HARRIS COUNTY, Texas - It’s being called a trial by social media. The Harris County DA's office has yet to announce when they will be moving forward with presenting their case against Dr. Hasan Gokal.
In December of 2020, the local doctor was accused of stealing a vial of the COVID-19 vaccine.
The story gained worldwide attention. The family’s attorney, Paul Doyle, a criminal defense lawyer in Houston, spoke with FOX 26 Wednesday.
It’s been three months since the Harris County DA’s Office publicly announced they will bring the case to a grand jury, but there’s been no movement.

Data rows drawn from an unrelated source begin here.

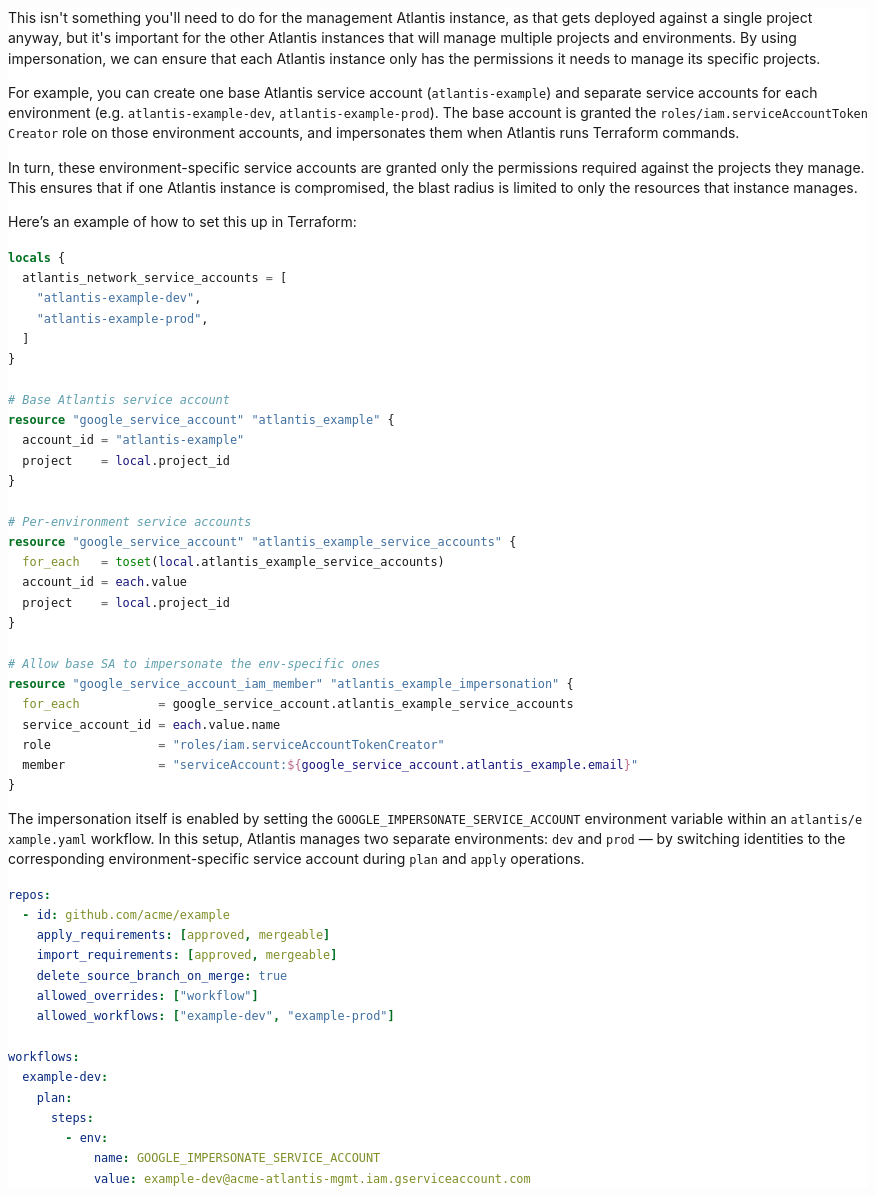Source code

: This isn't something you'll need to do for the management Atlantis instance, as that gets deployed against a single project anyway, but it's important for the other Atlantis instances that will manage multiple projects and environments. By using impersonation, we can ensure that each Atlantis instance only has the permissions it needs to manage its specific projects.

For example, you can create one base Atlantis service account (`atlantis-example`) and separate service accounts for each environment (e.g. `atlantis-example-dev`, `atlantis-example-prod`). The base account is granted the `roles/iam.serviceAccountTokenCreator` role on those environment accounts, and impersonates them when Atlantis runs Terraform commands.

In turn, these environment-specific service accounts are granted only the permissions required against the projects they manage. This ensures that if one Atlantis instance is compromised, the blast radius is limited to only the resources that instance manages.

Here’s an example of how to set this up in Terraform:
```tf
locals {
  atlantis_network_service_accounts = [
    "atlantis-example-dev",
    "atlantis-example-prod",
  ]
}

# Base Atlantis service account
resource "google_service_account" "atlantis_example" {
  account_id = "atlantis-example"
  project    = local.project_id
}

# Per-environment service accounts
resource "google_service_account" "atlantis_example_service_accounts" {
  for_each   = toset(local.atlantis_example_service_accounts)
  account_id = each.value
  project    = local.project_id
}

# Allow base SA to impersonate the env-specific ones
resource "google_service_account_iam_member" "atlantis_example_impersonation" {
  for_each           = google_service_account.atlantis_example_service_accounts
  service_account_id = each.value.name
  role               = "roles/iam.serviceAccountTokenCreator"
  member             = "serviceAccount:${google_service_account.atlantis_example.email}"
}
```

The impersonation itself is enabled by setting the `GOOGLE_IMPERSONATE_SERVICE_ACCOUNT` environment variable within an `atlantis/example.yaml` workflow. In this setup, Atlantis manages two separate environments: `dev` and `prod` — by switching identities to the corresponding environment-specific service account during `plan` and `apply` operations.

```yaml
repos:
  - id: github.com/acme/example
    apply_requirements: [approved, mergeable]
    import_requirements: [approved, mergeable]
    delete_source_branch_on_merge: true
    allowed_overrides: ["workflow"]
    allowed_workflows: ["example-dev", "example-prod"]

workflows:
  example-dev:
    plan:
      steps:
        - env:
            name: GOOGLE_IMPERSONATE_SERVICE_ACCOUNT
            value: example-dev@acme-atlantis-mgmt.iam.gserviceaccount.com
```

Doyle tells us the family is overtaken with fear.
"People haven’t let the story go because the DA’s office won’t let the case go," said Doyle. "In the meantime, Dr. Gokal has this uncertainty hanging over his head, it’s almost like torture."
Back in February, FOX 26 spoke with Dr. Gokal. At the time he told us, he felt it was the moral thing to do and that he did not want to vaccine to go to waste.
"My experience come from emergency medicine where the patient’s life always trumps," said Gokal. "We always air on the side of human life."
Dr. Gokal’s daughter posted on social media and it's garnering a lot of attention. Her post on Twitter is going viral and it has received thousands likes.
"This is really important to us because it’s been our main source of stress for the past few months, said the daughter. "It’s been draining and exhausting and it’s relieving to see how much people care."
The attorney tells FOX 26, he believes the DA is using a stall tactic, saying it’s uncommon for a county DA’s office to take three months to move forward with a grand jury.
A magistrate judge first agreed to charge Gokal but it was later dropped by another judge.
At the time, the Harris County attorney’s office wrote in a statement:
"Because of the conflicting opinions, all the evidence will be presented to a grand jury. He admitted he took it away from a facility without receiving authorization to do so."
Dr. Gokal claims there was no protocol in place at the time at the county site.
In March, the Texas Medical Board dismissed its investigation.